=== Activity ===
Some lines hold the string "logs". Copy all of them from the material that follows.

=== Data for the task ===

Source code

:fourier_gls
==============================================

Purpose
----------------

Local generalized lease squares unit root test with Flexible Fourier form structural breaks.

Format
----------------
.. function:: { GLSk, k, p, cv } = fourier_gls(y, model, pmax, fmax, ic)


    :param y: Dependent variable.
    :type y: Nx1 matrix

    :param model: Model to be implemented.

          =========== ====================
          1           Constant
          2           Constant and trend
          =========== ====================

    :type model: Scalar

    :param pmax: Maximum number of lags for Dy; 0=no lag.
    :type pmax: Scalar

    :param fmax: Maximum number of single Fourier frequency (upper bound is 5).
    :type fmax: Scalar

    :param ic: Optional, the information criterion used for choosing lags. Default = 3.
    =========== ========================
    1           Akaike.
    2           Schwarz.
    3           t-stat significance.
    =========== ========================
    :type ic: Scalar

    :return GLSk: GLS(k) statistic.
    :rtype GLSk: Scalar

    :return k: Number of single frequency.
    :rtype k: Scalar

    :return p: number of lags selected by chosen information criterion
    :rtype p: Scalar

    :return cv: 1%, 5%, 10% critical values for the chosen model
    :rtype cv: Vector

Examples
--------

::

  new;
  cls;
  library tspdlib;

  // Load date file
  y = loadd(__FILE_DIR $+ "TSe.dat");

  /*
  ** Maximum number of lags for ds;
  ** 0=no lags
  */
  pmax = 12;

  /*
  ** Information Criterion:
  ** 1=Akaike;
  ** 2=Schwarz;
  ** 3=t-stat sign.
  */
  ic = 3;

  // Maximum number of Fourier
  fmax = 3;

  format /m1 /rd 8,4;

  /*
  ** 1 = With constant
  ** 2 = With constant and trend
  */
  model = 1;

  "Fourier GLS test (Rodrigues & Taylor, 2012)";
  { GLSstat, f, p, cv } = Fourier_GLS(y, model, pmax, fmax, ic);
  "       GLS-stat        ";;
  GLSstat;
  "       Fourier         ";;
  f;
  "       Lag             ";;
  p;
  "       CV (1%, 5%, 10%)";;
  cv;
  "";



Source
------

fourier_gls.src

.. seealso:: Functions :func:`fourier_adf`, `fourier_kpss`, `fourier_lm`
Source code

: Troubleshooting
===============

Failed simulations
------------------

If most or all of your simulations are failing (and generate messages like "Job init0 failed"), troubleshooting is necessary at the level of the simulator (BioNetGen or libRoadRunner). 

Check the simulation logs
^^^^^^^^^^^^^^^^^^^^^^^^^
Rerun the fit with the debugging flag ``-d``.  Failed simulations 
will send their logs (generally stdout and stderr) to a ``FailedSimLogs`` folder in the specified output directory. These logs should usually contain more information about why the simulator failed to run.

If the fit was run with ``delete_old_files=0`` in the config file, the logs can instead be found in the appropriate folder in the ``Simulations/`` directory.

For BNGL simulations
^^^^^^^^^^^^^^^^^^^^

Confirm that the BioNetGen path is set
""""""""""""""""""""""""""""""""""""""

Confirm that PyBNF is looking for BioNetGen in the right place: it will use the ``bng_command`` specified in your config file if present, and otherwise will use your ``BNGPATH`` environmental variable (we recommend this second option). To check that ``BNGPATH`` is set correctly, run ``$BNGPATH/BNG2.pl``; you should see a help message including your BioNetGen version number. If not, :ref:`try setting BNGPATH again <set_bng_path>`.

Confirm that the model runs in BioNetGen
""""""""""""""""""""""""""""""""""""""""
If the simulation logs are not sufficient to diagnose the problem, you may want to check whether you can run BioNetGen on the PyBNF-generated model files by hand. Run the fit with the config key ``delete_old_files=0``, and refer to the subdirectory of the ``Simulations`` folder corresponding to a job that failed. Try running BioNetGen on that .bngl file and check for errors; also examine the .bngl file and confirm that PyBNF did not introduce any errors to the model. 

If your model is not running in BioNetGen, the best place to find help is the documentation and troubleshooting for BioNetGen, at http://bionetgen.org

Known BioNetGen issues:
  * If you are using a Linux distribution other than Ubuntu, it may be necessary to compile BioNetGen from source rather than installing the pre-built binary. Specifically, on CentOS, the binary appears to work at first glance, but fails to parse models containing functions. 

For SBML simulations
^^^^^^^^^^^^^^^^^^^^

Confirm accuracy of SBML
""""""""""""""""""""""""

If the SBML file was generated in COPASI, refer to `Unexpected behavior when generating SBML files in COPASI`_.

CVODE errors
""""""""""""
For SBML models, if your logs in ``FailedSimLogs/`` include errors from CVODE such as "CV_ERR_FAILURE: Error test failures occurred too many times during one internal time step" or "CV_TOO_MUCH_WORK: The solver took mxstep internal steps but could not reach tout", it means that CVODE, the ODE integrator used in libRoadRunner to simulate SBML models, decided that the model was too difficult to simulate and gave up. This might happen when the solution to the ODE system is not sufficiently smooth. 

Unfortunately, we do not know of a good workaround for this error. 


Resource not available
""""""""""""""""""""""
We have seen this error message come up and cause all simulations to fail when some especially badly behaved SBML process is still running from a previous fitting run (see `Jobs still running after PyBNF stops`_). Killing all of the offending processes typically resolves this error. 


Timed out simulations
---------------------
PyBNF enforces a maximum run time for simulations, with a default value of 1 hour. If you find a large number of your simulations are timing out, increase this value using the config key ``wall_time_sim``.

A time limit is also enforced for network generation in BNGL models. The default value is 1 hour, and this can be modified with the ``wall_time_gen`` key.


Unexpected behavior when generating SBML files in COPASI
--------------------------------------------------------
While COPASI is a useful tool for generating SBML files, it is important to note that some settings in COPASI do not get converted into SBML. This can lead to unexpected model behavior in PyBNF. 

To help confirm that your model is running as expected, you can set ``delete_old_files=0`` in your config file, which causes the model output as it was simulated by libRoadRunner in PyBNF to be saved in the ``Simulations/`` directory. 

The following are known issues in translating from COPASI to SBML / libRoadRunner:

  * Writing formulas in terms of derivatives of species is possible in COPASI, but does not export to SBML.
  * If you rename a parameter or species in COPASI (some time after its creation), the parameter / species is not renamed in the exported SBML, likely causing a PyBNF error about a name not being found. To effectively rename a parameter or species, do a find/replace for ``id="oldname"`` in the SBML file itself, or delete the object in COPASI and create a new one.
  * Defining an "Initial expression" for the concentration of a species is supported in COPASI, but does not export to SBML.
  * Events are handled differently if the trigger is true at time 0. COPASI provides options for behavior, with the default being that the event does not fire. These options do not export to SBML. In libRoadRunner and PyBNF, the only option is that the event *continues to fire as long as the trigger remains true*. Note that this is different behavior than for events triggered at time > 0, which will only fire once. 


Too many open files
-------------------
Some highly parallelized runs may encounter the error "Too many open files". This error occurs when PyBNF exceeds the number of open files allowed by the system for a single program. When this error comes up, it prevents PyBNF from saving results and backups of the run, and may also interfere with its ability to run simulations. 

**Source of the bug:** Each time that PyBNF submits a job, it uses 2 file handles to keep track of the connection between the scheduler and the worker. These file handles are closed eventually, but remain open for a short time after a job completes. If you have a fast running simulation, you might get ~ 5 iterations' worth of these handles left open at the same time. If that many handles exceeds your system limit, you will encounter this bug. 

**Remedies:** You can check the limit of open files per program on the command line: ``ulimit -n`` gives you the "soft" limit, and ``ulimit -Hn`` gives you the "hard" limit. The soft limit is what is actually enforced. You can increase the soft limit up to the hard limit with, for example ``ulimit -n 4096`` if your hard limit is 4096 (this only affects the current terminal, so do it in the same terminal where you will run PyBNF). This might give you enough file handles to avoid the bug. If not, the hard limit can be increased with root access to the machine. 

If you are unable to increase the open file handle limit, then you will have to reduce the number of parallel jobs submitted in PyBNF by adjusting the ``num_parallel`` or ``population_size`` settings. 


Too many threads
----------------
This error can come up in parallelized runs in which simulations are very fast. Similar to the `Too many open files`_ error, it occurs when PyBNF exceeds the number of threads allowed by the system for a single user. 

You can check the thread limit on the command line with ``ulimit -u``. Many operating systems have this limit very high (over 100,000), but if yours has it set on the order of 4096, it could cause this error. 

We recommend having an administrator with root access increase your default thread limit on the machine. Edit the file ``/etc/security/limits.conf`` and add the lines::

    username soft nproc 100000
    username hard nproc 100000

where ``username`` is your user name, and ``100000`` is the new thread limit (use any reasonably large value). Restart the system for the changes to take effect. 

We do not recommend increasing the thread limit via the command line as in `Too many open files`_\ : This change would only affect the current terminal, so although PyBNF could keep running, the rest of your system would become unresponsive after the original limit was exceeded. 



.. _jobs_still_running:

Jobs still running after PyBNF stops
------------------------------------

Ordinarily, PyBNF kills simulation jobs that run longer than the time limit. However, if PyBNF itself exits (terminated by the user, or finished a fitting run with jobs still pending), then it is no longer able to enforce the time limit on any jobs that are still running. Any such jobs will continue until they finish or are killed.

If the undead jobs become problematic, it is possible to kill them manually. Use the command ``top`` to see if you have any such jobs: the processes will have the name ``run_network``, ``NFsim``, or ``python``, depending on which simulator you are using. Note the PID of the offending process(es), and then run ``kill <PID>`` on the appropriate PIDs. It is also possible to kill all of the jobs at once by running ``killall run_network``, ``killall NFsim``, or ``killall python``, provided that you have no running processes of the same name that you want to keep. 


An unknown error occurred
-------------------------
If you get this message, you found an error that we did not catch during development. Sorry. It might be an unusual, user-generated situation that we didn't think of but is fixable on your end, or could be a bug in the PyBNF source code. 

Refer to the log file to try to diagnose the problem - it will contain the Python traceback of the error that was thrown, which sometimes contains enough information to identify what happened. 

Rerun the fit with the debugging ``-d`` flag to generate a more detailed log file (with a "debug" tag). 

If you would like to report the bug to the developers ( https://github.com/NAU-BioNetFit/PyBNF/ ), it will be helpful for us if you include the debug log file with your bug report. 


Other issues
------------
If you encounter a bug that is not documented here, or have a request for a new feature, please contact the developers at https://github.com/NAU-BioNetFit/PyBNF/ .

=== Answer ===
Check the simulation logs
will send their logs (generally stdout and stderr) to a ``FailedSimLogs`` folder in the specified output directory. These logs should usually contain more information about why the simulator failed to run.
If the fit was run with ``delete_old_files=0`` in the config file, the logs can instead be found in the appropriate folder in the ``Simulations/`` directory.
If the simulation logs are not sufficient to diagnose the problem, you may want to check whether you can run BioNetGen on the PyBNF-generated model files by hand. Run the fit with the config key ``delete_old_files=0``, and refer to the subdirectory of the ``Simulations`` folder corresponding to a job that failed. Try running BioNetGen on that .bngl file and check for errors; also examine the .bngl file and confirm that PyBNF did not introduce any errors to the model. 
For SBML models, if your logs in ``FailedSimLogs/`` include errors from CVODE such as "CV_ERR_FAILURE: Error test failures occurred too many times during one internal time step" or "CV_TOO_MUCH_WORK: The solver took mxstep internal steps but could not reach tout", it means that CVODE, the ODE integrator used in libRoadRunner to simulate SBML models, decided that the model was too difficult to simulate and gave up. This might happen when the solution to the ODE system is not sufficiently smooth. 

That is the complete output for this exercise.